The FTC’s allegations against Meta are multi-pronged, encompassing accusations of misleading parents through the Messenger Kids app and Meta’s purported violations of privacy commitments embedded in the 2020 settlement. Since then, the FTC has been seeking to tighten regulatory control, and has proposed amendments to do the same.

Despite the setback in the courtroom, Meta remains resolute in its commitment to defending its position. “Today’s decision does not address the substance of the FTC’s allegations, which are without merit,” Meta spokesperson Christopher Sgro commented on the matter. “We will continue to invest in our privacy program and remain focused on protecting people’s privacy.” The social media company is currently evaluating its legal options in light of the court’s ruling, suggesting a protracted legal confrontation against what it deems an “unlawful attempt” by the FTC to alter the existing settlement agreement. The FTC, on the other hand, declined to comment after Meta lost the latest round of the court battle on Monday.

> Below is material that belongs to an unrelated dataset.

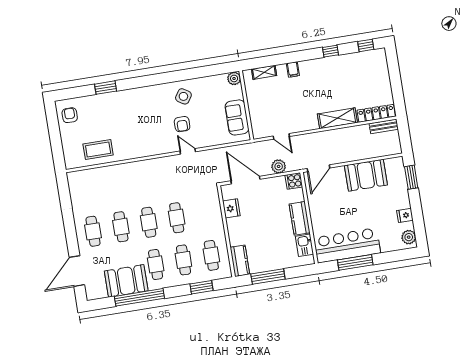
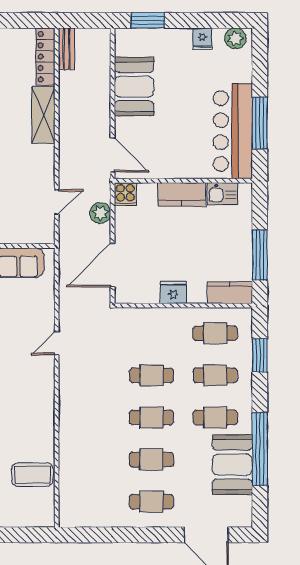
armchair: (182, 124) -> (15, 345), removed
coffee table: (98, 150) -> (32, 475), turned 90
fridge: (231, 208) -> (173, 292), moved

If the FTC succeeds in amending the settlement to impose stricter controls on Meta’s data monetization practices and the use of facial recognition tools, it could bolster user privacy protections. This outcome might influence other tech companies to reevaluate and reinforce their own privacy measures. On the other hand, Meta’s potential restriction on monetizing data from users under 18 could have financial repercussions for the company. Given that Meta’s revenue heavily relies on targeted advertising using personal data, any limitations imposed by regulatory authorities may impact the company’s revenue streams.